Les arbres comme infrastructure

Un excellent article de l’équipe des Dark Matter Laboratories, présentant beaucoup d’informations et bien reliées entre elles, qui plaident pour un point de vue différent et une attention plus sérieuse aux arbres dans les villes. Il couvre une partie de l’histoire de la façon dont les arbres ont été perçus dans les villes, les problèmes qu’ils créent, ce que nous pouvons faire différemment, une approche plus holistique de la couverture des arbres et les nombreux avantages que les arbres matures et florissants peuvent apporter aux citoyens, la résilience et une réponse plus solide aux perturbations du changement climatique. De plus, de nombreuses et belles illustrations aident à comprendre les enjeux.

Ils (les arbres)peuvent régénérer la qualité des sols, réduire les effets d’îlots de chaleur, offrir de la nourriture et de l’ombre, soutenir la biodiversité urbaine ou atténuer la consommation d’énergie. Nos pratiques municipales en matière de foresterie urbaine devraient s’efforcer d’aligner l’espèce humaine sur ces processus pour qu’elle puisse vivre par et à travers les arbres. […]

Les bénéfices écologiques des arbres commencent à se manifester après 50 ans d’existence ; nous sommes en train de construire une forêt urbaine déficiente. Changer notre point de vue pour percevoir les arbres publics comme des actifs plutôt que des passifs est un aspect important du maintien et de l’amélioration des avantages que les arbres procurent dans un cadre urbain. […]

Comme le souligne Kate Raworth, nous devons reconnaître que « pour la première fois, nous pouvons décrire et mesurer la générosité de la nature et les systèmes de vie dans les mesures propres à la nature […] nous pouvons mesurer l’appauvrissement des écosystèmes, nous pouvons mesurer la qualité du sol, […] la santé des humains, notre nutrition, notre niveau d’éducation, nos niveaux de bonheur déclarés.

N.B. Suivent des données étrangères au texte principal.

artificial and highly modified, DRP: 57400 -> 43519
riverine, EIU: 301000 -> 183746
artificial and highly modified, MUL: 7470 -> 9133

Nous pouvons en fait mesurer le bien-être des gens et de la planète en termes naturels et sociaux, sur les termes de la vie elle-même ». […]

Et si nous commencions à nous concentrer sur les infrastructures naturelles en tant que partie du capital civique pouvant servir simultanément à l’évacuation des eaux usées, à la gestion des inondations, aux soins de santé et à la gestion des déchets ?

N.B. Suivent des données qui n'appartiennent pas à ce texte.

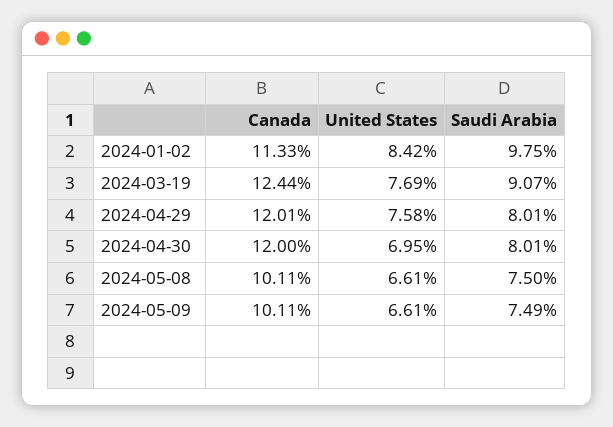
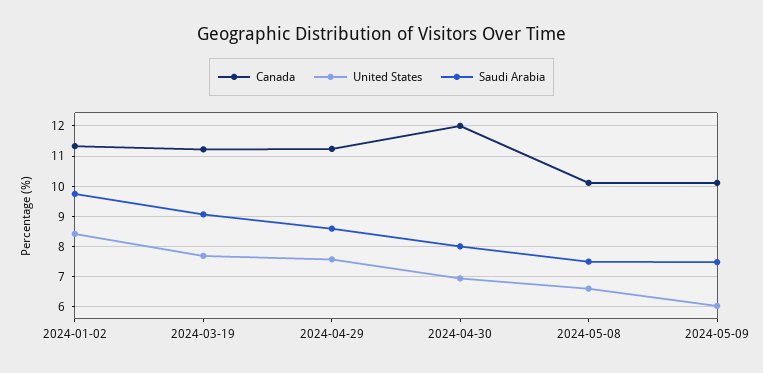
Canada, 2024-03-19: 12.44 -> 11.2
Canada, 2024-04-29: 12.01 -> 11.2
Saudi Arabia, 2024-04-29: 8.01 -> 8.6
United States, 2024-05-09: 6.61 -> 6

D’ici 2030, Prague s’est engagée à planter 1 million d’arbres, Milan vise 3 millions d’arbres et Sydney a l’intention d’ajouter 5 millions d’arbres à la forêt urbaine existante de la ville. Mais les autorités responsables de ces efforts d’écologisation ne parviennent pas à élaborer des stratégies crédibles et pratiques de mise en œuvre et d’entretien. En Angleterre, la plantation d’arbres est inférieure de 71 % à l’objectif fixé par le gouvernement, les villes américaines perdent 36 millions d’arbres par an en raison de catastrophes naturelles et de maladies, et Sheffield, la ville la plus verte d’Europe, a perdu 5 000 arbres, abattus par une entreprise privée d’entretien des arbres en dépit de protestations locales furieuses. De tels échecs manifestes attirent notre attention sur une série de questions plus profondes liées aux allocations budgétaires, aux procédures comptables et aux perceptions sociopolitiques concernant les arbres dans les villes. Ce sont ces obstacles profondément enracinés que nous devons surmonter afin de débloquer l’investissement collectif massif dont nous avons besoin dans les arbres en tant qu’infrastructures vitales pour un avenir résilient et prospère.